Text passage:
Modeling archival problems in Computational Archival Science (CAS)

By Dr. Maria Esteva

____

It was Richard Marciano who almost two years ago convened a small multi-disciplinary group of researchers and professionals with experience using computational methods to solve archival problems, and encouraged us to define the work that we do under the label of Computational Archival Science (CAS.) The exercise proved very useful to communicate the concept to others, but also, for us to articulate how we think when we go about using computational methods to conduct our work. We introduced and refined the definition amongst a broader group of colleagues at the Finding New Knowledge: Archival Records in the Age of Big Data Symposium in April of 2016.

Set problem 1:
Answer these questions from the piece on Computational Archival Science.
(a) Who wrote it?
(b) Who convened the small multi-disciplinary group of researchers and professionals?
(c) At which symposium, and in what month and year, was the definition introduced and refined?
Set problem 2: Repeat the piece on Computational Archival Science from "Modeling archival problems" to "April of 2016.", word for word.
Set problem 3: Write what comes next in the piece on Computational Archival Science, starting right after its last sentence.

Dataset excerpts:
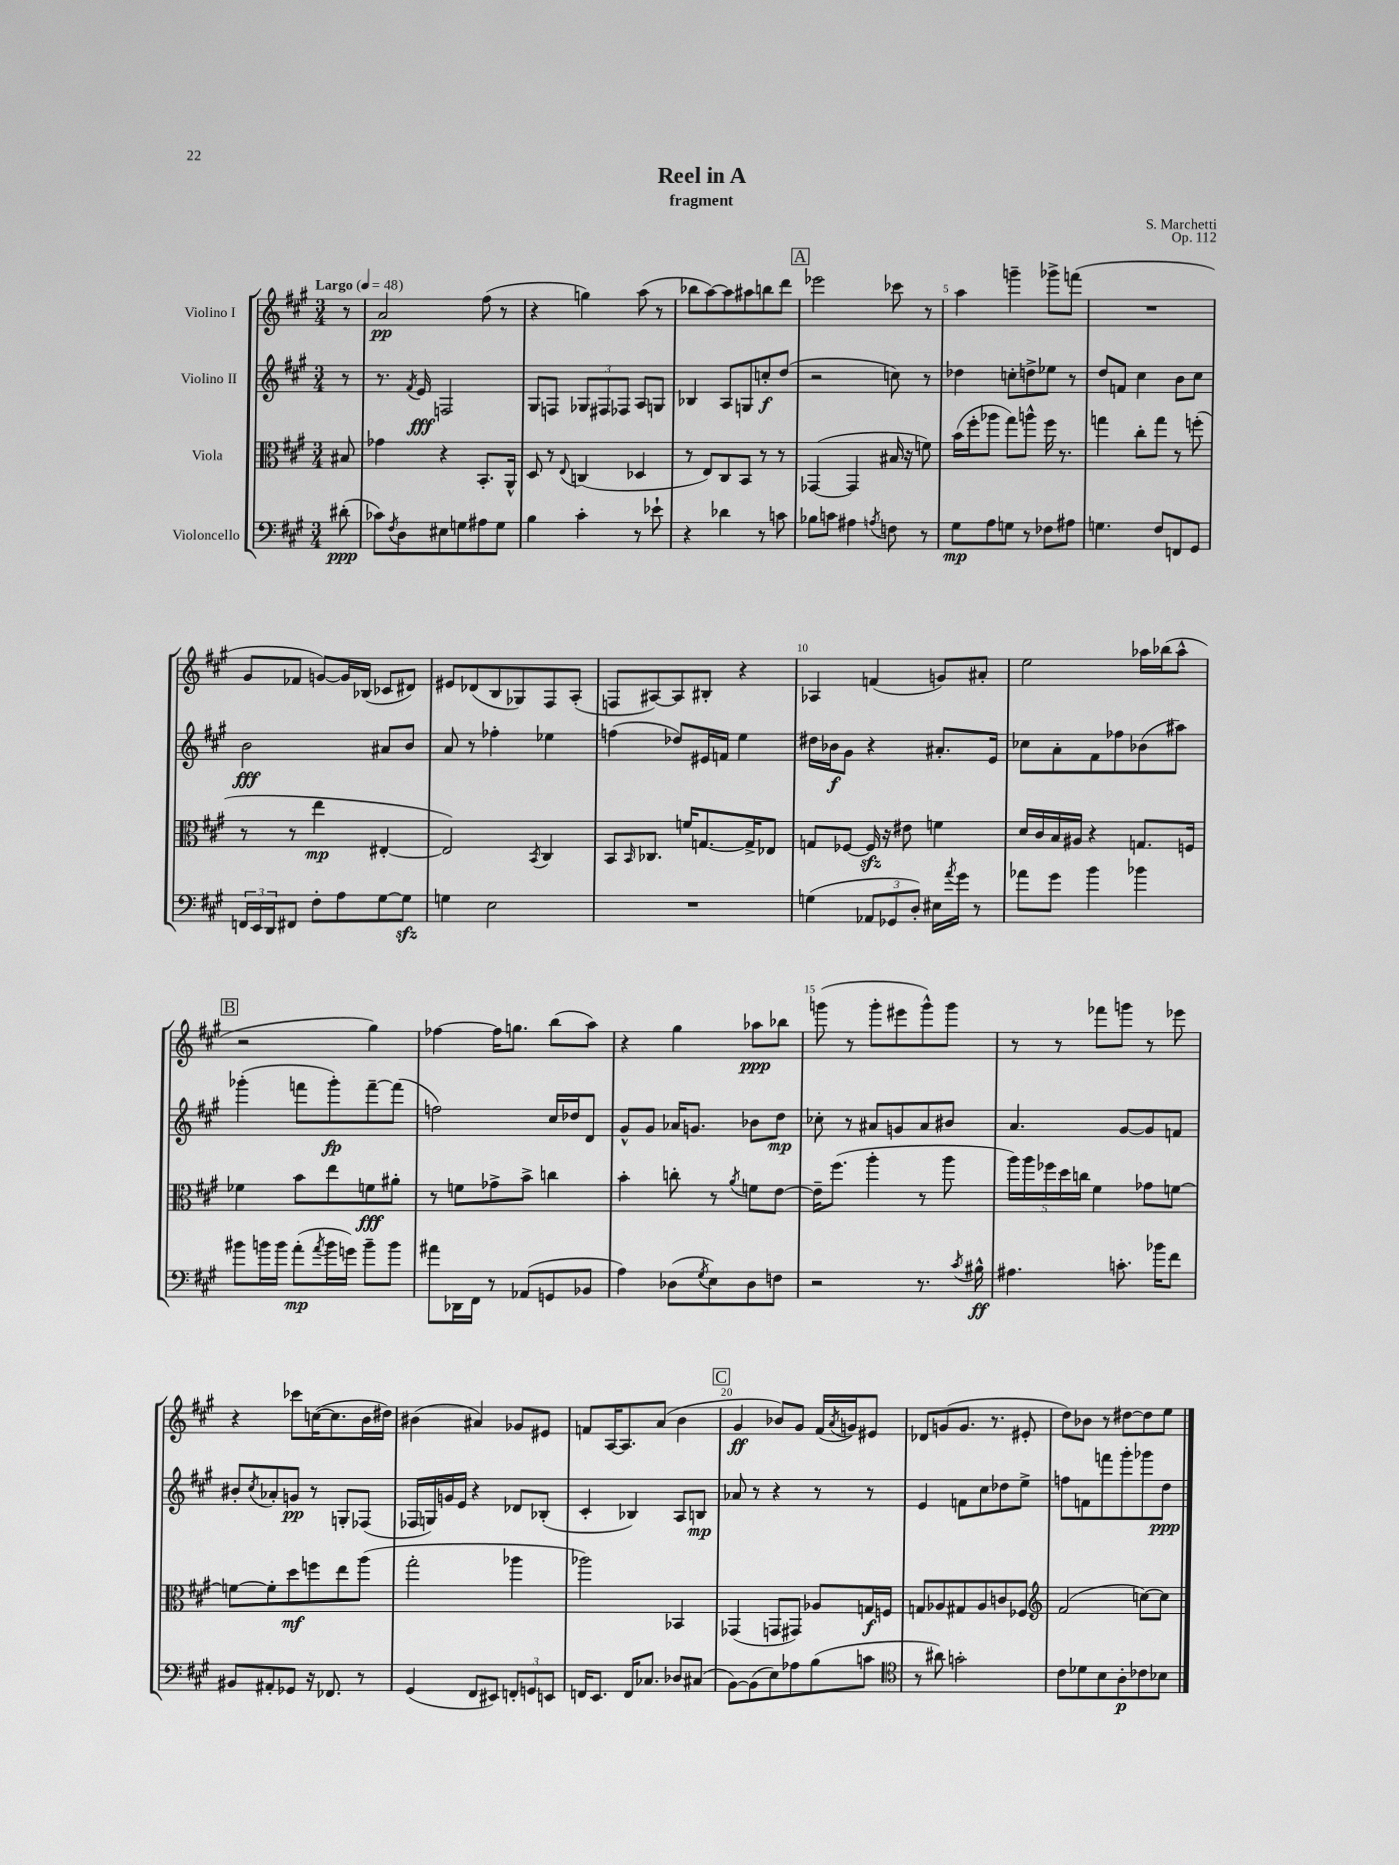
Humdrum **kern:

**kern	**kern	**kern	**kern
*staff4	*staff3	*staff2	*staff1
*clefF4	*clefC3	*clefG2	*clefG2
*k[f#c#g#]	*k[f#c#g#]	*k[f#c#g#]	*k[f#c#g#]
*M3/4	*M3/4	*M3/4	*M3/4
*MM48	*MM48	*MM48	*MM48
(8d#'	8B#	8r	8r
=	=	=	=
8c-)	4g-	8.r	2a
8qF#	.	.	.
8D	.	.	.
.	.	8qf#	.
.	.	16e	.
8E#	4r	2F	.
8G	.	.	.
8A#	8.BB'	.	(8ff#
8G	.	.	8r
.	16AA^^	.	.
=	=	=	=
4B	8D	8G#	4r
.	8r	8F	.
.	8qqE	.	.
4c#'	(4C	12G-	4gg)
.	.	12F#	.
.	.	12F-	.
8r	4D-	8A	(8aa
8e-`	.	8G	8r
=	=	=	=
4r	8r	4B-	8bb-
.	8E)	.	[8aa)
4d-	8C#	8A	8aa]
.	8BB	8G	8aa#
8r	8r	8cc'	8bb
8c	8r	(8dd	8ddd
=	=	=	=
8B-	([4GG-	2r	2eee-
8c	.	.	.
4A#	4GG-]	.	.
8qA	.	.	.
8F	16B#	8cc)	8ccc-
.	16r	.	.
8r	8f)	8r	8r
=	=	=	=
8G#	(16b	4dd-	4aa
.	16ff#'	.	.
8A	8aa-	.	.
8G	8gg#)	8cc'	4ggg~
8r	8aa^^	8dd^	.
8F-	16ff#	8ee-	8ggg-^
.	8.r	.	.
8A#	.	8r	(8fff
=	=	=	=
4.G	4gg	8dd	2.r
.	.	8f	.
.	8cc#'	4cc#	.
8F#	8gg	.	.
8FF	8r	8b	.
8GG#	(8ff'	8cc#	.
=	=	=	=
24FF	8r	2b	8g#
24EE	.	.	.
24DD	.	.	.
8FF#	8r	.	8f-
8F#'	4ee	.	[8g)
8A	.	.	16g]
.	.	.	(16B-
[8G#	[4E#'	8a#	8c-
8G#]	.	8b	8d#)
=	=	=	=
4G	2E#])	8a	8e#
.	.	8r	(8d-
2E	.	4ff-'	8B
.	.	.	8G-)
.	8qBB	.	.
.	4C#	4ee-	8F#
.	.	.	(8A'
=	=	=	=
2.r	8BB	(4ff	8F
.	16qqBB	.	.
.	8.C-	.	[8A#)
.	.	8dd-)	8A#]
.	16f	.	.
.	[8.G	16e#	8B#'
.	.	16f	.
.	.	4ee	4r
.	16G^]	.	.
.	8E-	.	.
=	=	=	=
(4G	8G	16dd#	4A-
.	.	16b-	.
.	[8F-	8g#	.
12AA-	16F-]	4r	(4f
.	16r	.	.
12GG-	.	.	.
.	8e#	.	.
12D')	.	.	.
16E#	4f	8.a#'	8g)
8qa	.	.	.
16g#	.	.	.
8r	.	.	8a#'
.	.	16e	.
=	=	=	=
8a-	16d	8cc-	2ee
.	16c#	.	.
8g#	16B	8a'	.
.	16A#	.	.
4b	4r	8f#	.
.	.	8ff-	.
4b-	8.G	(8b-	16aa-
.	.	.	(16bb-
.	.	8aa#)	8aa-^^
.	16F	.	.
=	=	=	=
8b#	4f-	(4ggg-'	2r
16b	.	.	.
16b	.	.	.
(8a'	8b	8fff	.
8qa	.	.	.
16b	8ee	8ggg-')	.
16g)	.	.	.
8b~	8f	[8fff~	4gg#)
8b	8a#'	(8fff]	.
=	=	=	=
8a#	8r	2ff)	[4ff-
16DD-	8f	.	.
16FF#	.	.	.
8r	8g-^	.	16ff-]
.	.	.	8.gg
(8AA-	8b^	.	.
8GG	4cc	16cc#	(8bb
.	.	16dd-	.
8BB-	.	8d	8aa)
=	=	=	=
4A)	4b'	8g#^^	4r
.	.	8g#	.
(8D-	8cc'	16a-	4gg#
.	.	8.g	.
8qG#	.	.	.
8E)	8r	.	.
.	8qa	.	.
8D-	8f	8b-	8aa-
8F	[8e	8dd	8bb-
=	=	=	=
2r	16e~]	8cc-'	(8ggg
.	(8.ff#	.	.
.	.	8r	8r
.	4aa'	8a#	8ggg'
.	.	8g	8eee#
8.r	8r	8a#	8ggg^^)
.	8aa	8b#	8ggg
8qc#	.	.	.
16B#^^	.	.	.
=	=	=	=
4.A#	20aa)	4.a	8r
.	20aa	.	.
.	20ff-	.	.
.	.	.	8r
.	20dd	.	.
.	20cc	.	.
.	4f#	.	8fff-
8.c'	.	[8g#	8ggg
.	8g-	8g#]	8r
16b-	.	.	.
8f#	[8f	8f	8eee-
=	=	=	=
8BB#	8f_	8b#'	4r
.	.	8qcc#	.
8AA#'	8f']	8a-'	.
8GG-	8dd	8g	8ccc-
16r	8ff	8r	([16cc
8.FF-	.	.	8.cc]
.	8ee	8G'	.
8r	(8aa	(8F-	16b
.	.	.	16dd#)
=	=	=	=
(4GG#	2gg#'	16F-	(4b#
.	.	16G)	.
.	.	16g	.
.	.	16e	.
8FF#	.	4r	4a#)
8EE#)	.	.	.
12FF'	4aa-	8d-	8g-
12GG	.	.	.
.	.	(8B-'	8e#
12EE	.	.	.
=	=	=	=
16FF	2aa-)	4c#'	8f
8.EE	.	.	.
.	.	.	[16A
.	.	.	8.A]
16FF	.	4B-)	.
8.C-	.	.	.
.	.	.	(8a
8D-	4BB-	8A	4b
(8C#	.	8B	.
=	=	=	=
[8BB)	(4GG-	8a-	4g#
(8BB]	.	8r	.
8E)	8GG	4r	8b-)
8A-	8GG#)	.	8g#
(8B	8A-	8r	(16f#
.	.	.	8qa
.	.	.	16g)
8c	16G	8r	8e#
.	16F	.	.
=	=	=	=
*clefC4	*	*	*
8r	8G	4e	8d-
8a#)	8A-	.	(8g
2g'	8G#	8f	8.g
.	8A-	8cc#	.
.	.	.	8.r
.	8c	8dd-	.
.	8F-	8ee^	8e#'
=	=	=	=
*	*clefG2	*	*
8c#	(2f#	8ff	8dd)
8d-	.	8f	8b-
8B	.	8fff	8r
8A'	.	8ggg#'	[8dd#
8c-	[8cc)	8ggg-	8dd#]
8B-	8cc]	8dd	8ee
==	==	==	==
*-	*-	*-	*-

Expected output 1:
(a) Dr. Maria Esteva
(b) Richard Marciano
(c) The Finding New Knowledge: Archival Records in the Age of Big Data Symposium, in April of 2016

Expected output 2:
Modeling archival problems in Computational Archival Science (CAS)

By Dr. Maria Esteva

____

It was Richard Marciano who almost two years ago convened a small multi-disciplinary group of researchers and professionals with experience using computational methods to solve archival problems, and encouraged us to define the work that we do under the label of Computational Archival Science (CAS.) The exercise proved very useful to communicate the concept to others, but also, for us to articulate how we think when we go about using computational methods to conduct our work. We introduced and refined the definition amongst a broader group of colleagues at the Finding New Knowledge: Archival Records in the Age of Big Data Symposium in April of 2016.

Expected output 3:
I would like to bring more archivists into the conversation by explaining how I combine archival and computational thinking.  But first, three notes to frame my approach to CAS: a) I learned to do this progressively over the course of many projects, b) I took graduate data analysis courses, and c) It takes a village. I started using data mining methods out of necessity and curiosity, frustrated with the practical limitations of manual methods to address electronic records. I had entered the field of archives because its theories, and the problems that they address are attractive to me, and when I started taking data analysis courses and developing my work, I saw how computational methods could help hypothesize and test archival theories. Coursework in data mining was key to learn methods that initially I understood as “statistics on steroids.” Now I can systematize the process, map it to different problems and inquiries, and suggest the methods that can be used to address them. Finally, my role as a CAS archivist is shaped through my ongoing collaboration with computer scientists and with domain scientists.

In a nutshell, the CAS process goes like this: we first define the problem at hand and identify key archival issues within. On this basis we develop a model, which is an abstraction  of the system that we are concerned with. The model can be a methodology or a workflow, and it may include policies, benchmarks, and deliverables. Then, an algorithm, which is a set of steps that are accomplished within a software and hardware environment, is designed to automate the model and solve the problem.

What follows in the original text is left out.